Inspiração
Melissa mais sete: livro reúne histórias de gaúchas na luta contra o câncer de mama
Verba arrecadada com a comercialização de "Lenços da Esperança" será destinada à associação que atende pacientes em tratamento do tumor em São Leopoldo
Com um lenço de tecido fino rosa no pescoço, Melissa Portal, 33 anos, conta sua história de luta contra o câncer de mama. Com um sorriso que surpreende quem desconhece sua força de vontade de viver, revela uma inesperada frustração sobre a volta do tumor.
— Não vou perder o cabelo dessa vez. Eu adorei ficar careca, foi uma festa em casa — afirma, enquanto explica que o bom humor foi a maneira encontrada para manter a qualidade de vida do marido e da filha, que, à época do primeiro tratamento, em 2016, tinha menos de um ano de idade. Atualmente, as sessões de quimioterapia são mais brandas, e por isso ela não perderá o cabelo.
A trajetória de Melissa, que tentava esconder da família a angústia da doença ao brincar com a cabeça descoberta, está no livro Lenços da Esperança (edição independente), que reúne ainda relatos de outras sete mulheres que enfrentam ou já venceram o tratamento. A obra foi escrita por Igor Bueno. Ele colheu os depoimentos e os reuniu em 96 páginas, disponível ao público a partir do fim do mês de outubro pelas redes sociais do projeto.
Toda a verba da comercialização será destinada à Associação Força Rosa, que atende mais de 50 mulheres em São Leopoldo, no Vale do Sinos. Com psiquiatras, fisioterapeutas, terapeutas sexuais, professores de dança e de artesanato, entre outros, a associação quer passar a ajudar também quem não tem acesso a tratamento médico. Como exemplo do alto custo, Melissa afirma que as sessões de quimioterapia às quais será submetida custarão R$ 48 mil. O sonho de transformar sua luta e de outras mulheres em livro surgiu de um sonho.
— Ela me ligou e disse que tinha sonhado que autografava um livro. Encarei como uma missão e falei: "Vamos fazer". Acordei um amigo que é escritor independente e, agora, o sonho está virando realidade — define Estelamáris Bernardes, 53 anos, amiga e "fada madrinha" de Melissa.
O nome da publicação, destaca Estelamáris, tem referência na beleza do lenço, usado na cabeça ou no pescoço, e "não para secar as lágrimas de choro", como já foi questionado. Colocada no formato de livro pela amiga Ana Carolina Rodrigues, a publicação terá 2 mil exemplares e será bancada por financiamento coletivo, que angaria recursos neste site.

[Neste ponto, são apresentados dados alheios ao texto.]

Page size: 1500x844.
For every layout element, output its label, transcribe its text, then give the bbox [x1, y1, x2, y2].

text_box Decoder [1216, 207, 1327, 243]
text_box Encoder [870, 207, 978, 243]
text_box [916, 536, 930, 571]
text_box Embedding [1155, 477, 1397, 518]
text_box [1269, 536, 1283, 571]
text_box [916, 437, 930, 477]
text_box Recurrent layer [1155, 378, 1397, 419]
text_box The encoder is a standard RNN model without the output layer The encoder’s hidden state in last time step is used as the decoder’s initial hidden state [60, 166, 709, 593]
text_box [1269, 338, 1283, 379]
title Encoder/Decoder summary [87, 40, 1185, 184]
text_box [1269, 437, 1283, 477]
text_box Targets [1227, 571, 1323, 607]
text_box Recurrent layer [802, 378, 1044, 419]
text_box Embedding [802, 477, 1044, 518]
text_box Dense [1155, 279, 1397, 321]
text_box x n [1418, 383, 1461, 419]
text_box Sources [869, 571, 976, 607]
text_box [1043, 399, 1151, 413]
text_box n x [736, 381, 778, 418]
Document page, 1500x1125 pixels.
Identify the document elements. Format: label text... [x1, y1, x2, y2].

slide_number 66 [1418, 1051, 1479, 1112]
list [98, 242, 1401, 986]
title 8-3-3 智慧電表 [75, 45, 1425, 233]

Em dois meses de entrevistas, o livro tem histórias de superação de mulheres que têm entre 30 e quase 80 anos. Como o relato de Carla Daudt, 52 anos: "Câncer não é o fim. É esperança, o começo de uma luta". E o de Santina Viegas, 78 anos, que perdeu o marido e passou a encarar os problemas cotidianos de outra forma: "O câncer me ensinou a valorizar a vida. Muitas vezes, temos tudo e não sabemos valorizar".

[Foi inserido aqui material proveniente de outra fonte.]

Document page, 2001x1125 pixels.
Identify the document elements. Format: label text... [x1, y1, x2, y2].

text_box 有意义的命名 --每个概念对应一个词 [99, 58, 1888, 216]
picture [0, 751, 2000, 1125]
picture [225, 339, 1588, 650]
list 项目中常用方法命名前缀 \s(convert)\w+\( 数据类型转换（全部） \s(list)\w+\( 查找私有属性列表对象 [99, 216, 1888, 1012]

Na mesma cirurgia em que seus seios foram retirados, Melissa recebeu próteses de silicone. As marcas da operação no peito são ignoradas.
— Nunca tive problema com a cicatriz. Meu marido também encara muito bem. Pra mim, o importante é eu estar viva. Mas há mulheres que não ficam peladas na frente do companheiro — cita, ao lembrar da mãe e da avó, que morreram vítimas do mesmo tumor.
Histórias
Em Lenços da Esperança, profissionais da área buscam desmistificar o tratamento e informar as formas de diagnóstico preventivo. Com frases do tipo "câncer não pega", mulheres em fase de quimioterapia contam situações de preconceito vividas no dia a dia. O impacto da doença em familiares também é presente nas páginas do livro: "Perdi minha esposa para o câncer quando ela tinha 29 anos e, com a Melissa, sempre estivemos atentos. Quando ela me disse "cuida da minha filha?", e me abraçou, foi muito impactante", diz Gilberto Portal, 60 anos.

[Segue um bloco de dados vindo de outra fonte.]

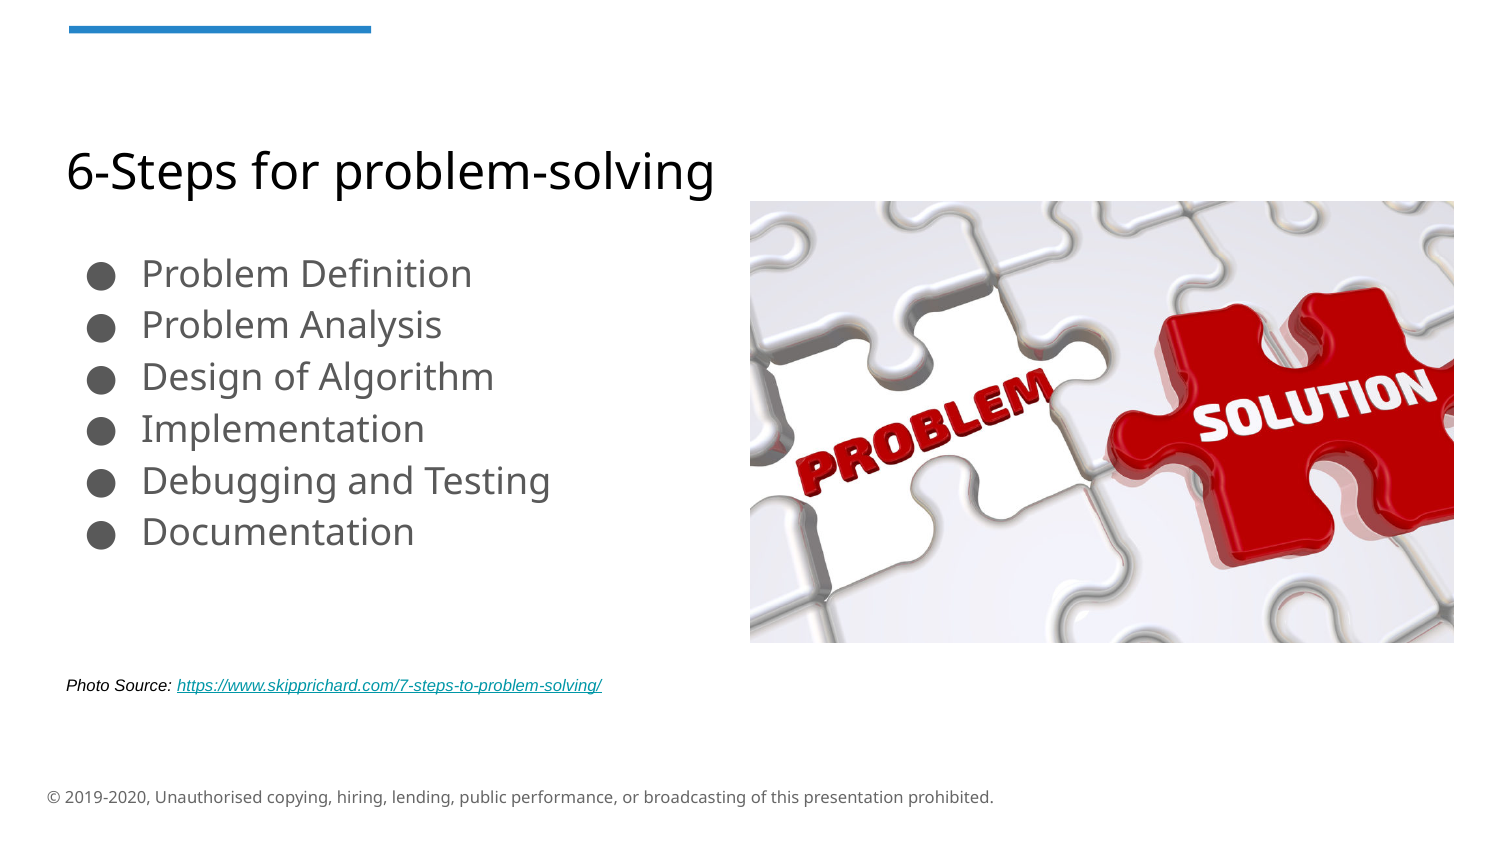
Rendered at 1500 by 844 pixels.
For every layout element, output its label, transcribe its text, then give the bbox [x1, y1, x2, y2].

title 6-Steps for problem-solving [51, 91, 840, 216]
list Problem Definition Problem Analysis Design of Algorithm Implementation Debugging and Testing Documentation Photo Source: https://www.skipprichard.com/7-steps-to-problem-solving/ [51, 227, 697, 750]
picture [749, 201, 1454, 643]
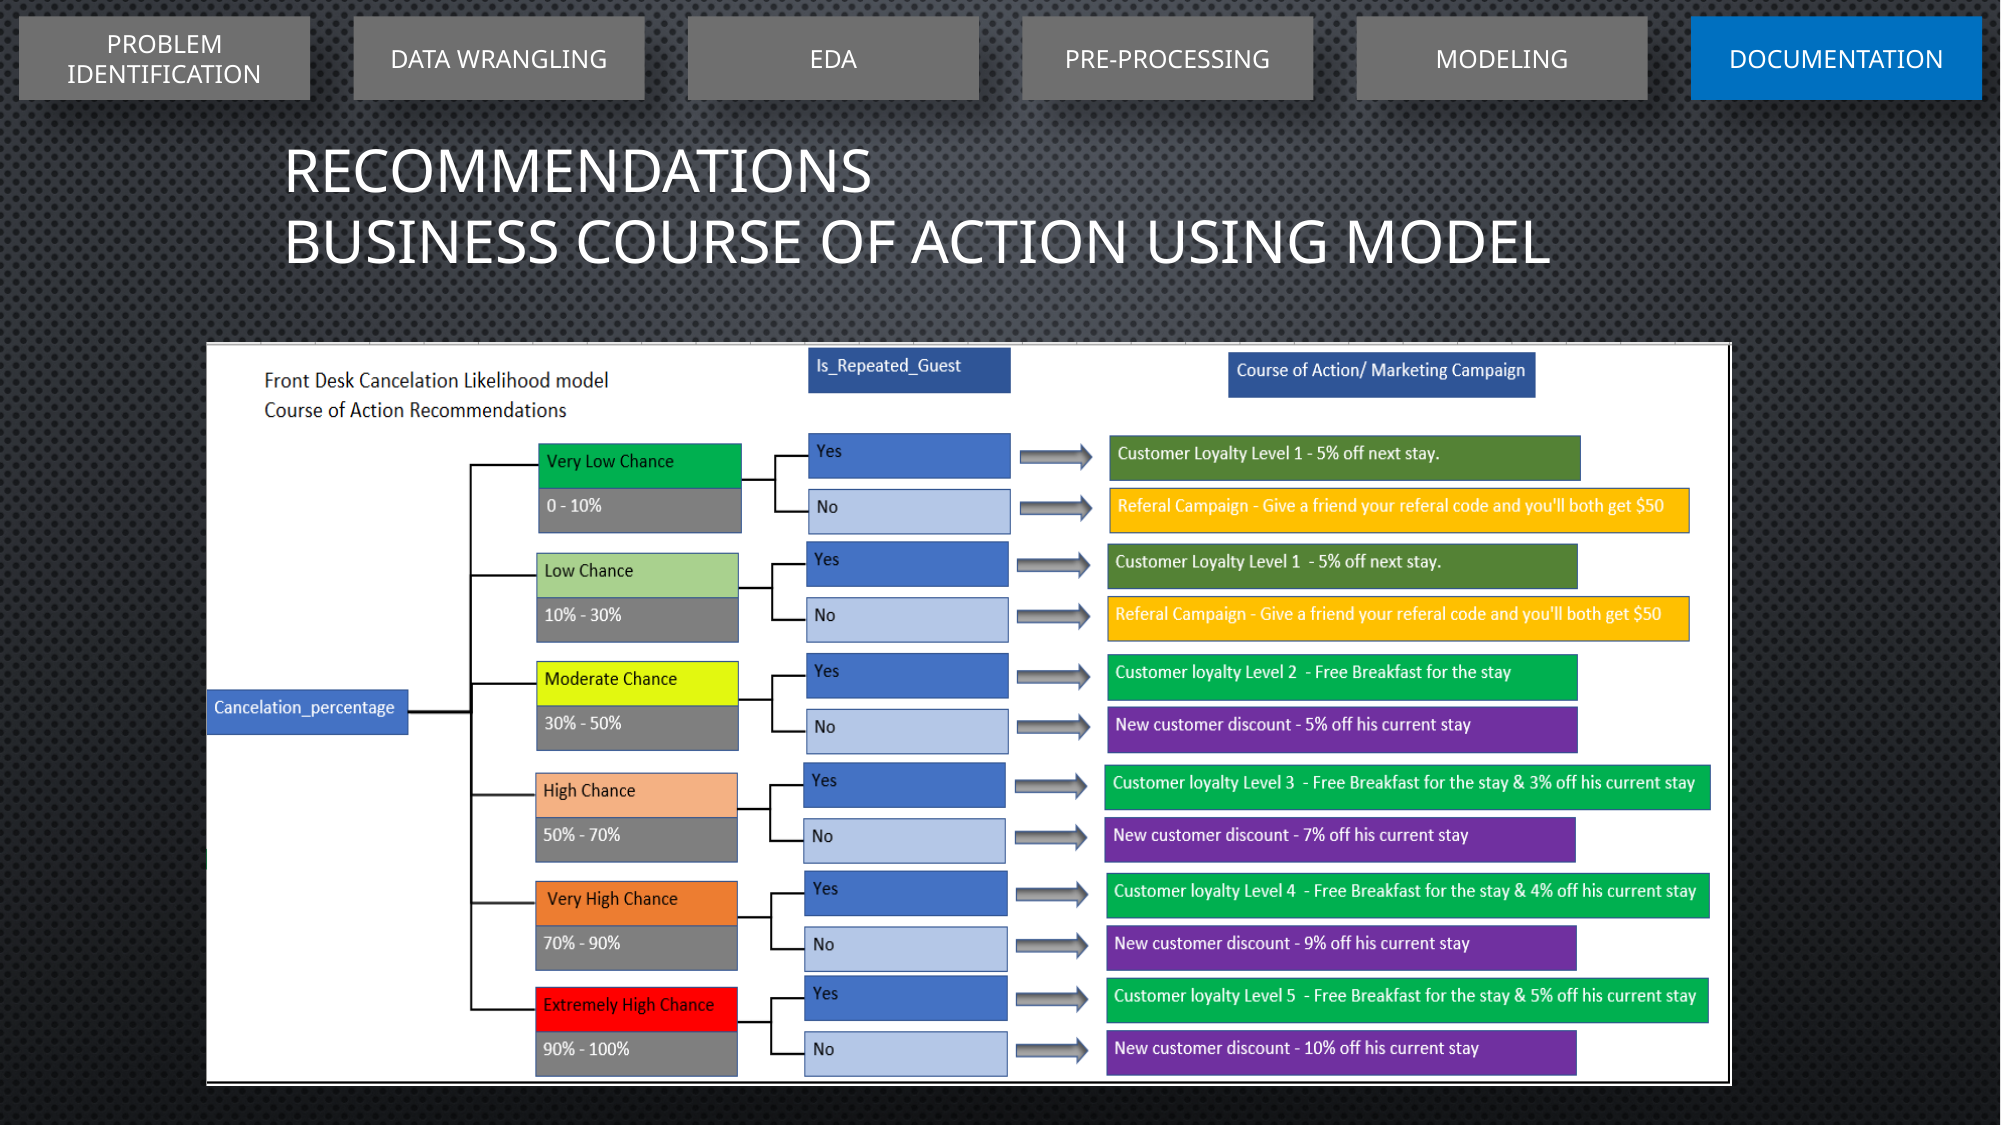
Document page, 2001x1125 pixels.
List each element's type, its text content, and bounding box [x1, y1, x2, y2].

picture [206, 341, 1732, 1086]
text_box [18, 16, 1983, 101]
text_box Recommendations Business Course of Action using model [268, 101, 1609, 308]
text_box [192, 157, 1040, 439]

A partir de segunda-feira (7), uma exposição do fotógrafo Fábio Pilger mostrará retratos das tantas personagens do livro. A mostra ficará na Câmara de Vereadores de Porto Alegre até o dia 15 de outubro.
Estelamáris, a "fada madrinha" que idealizou o projeto resume o livro:
— É incrível ler os relatos e sentir o que essas mulheres passaram. É a história como ela é.